The LLM has generated internal non-text representations of all sorts of stuff - the whole model doesn’t “think in text” per-say, it just outputs text in its last layer.

But there is an association in there somewhere that “zebras are animals that have stripes” that isn’t necessarily linking those words (it could be linking the concepts of zebras, stripes and animals).


> How exactly does ChatGPT "quietly think"?

It doesn't quietly think, this just primes the model to respond in a way that is more likely to follow the phrase "Before answering, quietly think about whether".


It doesn't have to be able to actually quietly think in order to act like it does and give a very different kind of response as a result.


I think it is totally reasonable to describe the model as "thinking". Unless you have discovered exactly how the brain works and exactly what "thinking" is (in a precise scientific way). In which case please enlighten us!


What else you would call it? The brain is just electrical pathways firing too. There's nothing fundamentally special about the brain.


To be clear, I agree with you. We haven't discovered anything in the brain that a computer couldn't simulate, so there's no reason to believe "thinking" is reserved for humans.


You don't know how the human brain works. The brain gives us consciousness.

These two things make it extremely special. Probably the most special thing on earth.

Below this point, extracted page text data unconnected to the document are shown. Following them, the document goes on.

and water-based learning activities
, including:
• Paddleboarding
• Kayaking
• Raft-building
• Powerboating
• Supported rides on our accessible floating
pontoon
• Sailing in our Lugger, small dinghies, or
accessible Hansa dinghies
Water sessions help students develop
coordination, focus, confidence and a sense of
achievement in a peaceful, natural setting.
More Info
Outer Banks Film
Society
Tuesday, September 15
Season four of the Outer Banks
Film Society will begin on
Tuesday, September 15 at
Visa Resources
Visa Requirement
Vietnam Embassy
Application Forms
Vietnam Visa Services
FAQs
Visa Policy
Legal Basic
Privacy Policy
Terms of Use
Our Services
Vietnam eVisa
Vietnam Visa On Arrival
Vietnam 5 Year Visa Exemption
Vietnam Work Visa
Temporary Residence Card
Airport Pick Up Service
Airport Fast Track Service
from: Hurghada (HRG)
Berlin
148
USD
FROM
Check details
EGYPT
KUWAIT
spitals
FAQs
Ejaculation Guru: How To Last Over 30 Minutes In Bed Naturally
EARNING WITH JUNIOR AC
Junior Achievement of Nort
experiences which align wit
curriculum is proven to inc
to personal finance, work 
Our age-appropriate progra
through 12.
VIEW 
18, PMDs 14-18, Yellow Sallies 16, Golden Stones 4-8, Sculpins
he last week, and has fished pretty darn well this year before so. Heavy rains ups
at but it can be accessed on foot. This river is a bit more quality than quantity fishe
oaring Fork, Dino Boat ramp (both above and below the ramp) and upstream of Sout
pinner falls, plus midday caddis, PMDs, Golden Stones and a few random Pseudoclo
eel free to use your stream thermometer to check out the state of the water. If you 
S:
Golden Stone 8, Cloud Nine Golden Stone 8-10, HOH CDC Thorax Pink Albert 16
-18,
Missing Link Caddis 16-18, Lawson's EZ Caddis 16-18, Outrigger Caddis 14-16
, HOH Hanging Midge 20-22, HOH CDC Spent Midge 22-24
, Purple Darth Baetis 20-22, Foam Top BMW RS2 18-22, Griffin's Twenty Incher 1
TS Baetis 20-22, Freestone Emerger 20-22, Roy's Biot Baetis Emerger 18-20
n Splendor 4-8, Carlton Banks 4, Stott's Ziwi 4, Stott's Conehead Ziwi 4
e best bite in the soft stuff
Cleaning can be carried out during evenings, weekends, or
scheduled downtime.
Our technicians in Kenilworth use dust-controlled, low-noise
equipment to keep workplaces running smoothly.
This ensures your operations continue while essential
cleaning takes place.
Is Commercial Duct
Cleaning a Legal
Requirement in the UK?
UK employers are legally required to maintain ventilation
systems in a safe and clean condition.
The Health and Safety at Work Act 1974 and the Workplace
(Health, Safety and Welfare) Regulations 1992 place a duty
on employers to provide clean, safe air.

Emergent properties are interesting, but it is still just electrical conduction in an electrolyte soup. We have no idea what constructs of matter do or do not have consciousness, it's possible all matter has some form of it. It's entirely possible the brain is utterly unspecial in that regard.

Regardless, we're talking about cognitive thinking and decision making, not consciousness. The two are not dependant on each other.


very interesting.

sounds simple as well as deep at the same time if that's how it works.

I also wonder if there is a way for instructions to dynamically alter settings like temperature and verbosity.

for example when generating syntactic output like json or code ...don't be too creative with syntax at line level but at conceptual or approach level, go ahead and be wild.


Knowing GPT, this is probably as simple as priming it not to overly explain every time that it has considered the instructions. Otherwise every single time it would say “I have thought about how relevant this is to your preset instructions and…”.


This is the hoodoo-voodoo magic! It just **ing knows!


This is brilliant :-) thank you for this. I'd never come up with telling a LLM to "quietly think"... Now I'll be testing this with all my OS models.


I'm somewhat skeptical that this is the actual GPT4 prompt. Wouldn't they just filter that out of any text that leaves the model?


They definitely have some filters. I don't remember exact question, but I saw questions which repeatedly result in "model disconnected" error (or something like that). Which obviously is a result of filter terminating the conversation.